Corey Malcom: People tend to have this notion that all the shipwrecks out there are treasure ships! And of course that’s just not true at all. Ships have represented all sorts of different aspects of our world, and really, the history of the world is preserved on the seafloor in a way. And, of course, part of the history of the world is the transatlantic slave trade. Most notably perhaps is the wreck of the Henrietta Marie, which was an English slave ship sailing out of London, had gone to the West coast of Africa, traded for African people there, carried those people to Jamaica, sold them in Jamaica, and then was returning to London with a cargo of sugar and other American goods. [It] Vanished off the face of the Earth, most likely in a hurricane in the summer of 1700. That wreck was found in 1972 by Mel Fisher and his team, as they were searching for the Atocha. They quickly realised it wasn’t a Spanish galleon and they really didn’t do much with it. And it is really the most complete collection of material goods related directly to the transatlantic slave trade. And it shows us how those trade networks operated between Europe and West Africa and the Americas. It shows us how the African people were treated; they were basically cargo on the ship. And we see the shackles that held them chained two by two, so they couldn’t escape.

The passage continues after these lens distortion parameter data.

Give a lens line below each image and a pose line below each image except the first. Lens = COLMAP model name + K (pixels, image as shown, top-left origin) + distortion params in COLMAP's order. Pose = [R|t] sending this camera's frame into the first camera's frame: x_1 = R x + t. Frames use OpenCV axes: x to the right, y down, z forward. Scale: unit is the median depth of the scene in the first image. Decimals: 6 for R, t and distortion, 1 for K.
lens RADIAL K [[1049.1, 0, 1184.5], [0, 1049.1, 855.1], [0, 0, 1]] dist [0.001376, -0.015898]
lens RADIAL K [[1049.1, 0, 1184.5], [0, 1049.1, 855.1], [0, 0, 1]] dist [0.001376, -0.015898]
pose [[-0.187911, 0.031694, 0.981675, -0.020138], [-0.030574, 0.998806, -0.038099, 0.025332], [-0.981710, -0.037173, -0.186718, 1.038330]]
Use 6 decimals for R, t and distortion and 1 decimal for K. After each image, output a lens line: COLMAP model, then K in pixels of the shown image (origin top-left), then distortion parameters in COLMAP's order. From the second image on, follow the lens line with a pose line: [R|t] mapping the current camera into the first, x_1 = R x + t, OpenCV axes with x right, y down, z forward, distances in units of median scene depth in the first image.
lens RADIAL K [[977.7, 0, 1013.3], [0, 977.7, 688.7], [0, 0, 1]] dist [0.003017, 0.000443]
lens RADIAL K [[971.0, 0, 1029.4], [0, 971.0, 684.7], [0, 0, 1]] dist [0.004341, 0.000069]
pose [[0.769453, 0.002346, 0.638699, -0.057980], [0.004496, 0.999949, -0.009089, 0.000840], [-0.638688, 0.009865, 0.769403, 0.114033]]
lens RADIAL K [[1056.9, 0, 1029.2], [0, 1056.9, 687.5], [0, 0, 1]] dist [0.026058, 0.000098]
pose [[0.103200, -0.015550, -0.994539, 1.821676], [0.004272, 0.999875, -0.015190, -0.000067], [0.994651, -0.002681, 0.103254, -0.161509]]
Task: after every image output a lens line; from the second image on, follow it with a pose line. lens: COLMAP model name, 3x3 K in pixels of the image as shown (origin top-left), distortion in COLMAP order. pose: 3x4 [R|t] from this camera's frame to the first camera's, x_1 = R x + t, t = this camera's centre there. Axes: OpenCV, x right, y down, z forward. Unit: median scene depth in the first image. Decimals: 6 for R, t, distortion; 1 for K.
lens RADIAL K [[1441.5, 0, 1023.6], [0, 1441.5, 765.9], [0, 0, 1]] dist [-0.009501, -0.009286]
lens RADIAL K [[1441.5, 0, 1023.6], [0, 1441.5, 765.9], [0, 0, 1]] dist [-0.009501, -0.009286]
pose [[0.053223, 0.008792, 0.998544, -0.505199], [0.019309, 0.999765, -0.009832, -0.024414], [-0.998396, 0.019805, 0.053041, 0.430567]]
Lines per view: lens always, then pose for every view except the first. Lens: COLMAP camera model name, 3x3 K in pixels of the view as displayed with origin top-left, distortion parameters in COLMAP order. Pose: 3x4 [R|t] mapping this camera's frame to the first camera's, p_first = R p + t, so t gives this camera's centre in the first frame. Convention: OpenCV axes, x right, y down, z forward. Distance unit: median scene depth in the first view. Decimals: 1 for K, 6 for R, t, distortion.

We see the big cauldrons that were used to prepare their meals across the ocean. We see some of the medical equipment that was used; things like a tooth extractor, just to keep people somewhat healthy as they made that horrible transatlantic crossing. So I think the Henrietta Marie really serves to us as a very direct physical reminder, something that you just cannot deny when you see it, that this did indeed happen. Really, the Henrietta Marie is as important as any of the shipwrecks anywhere in the world.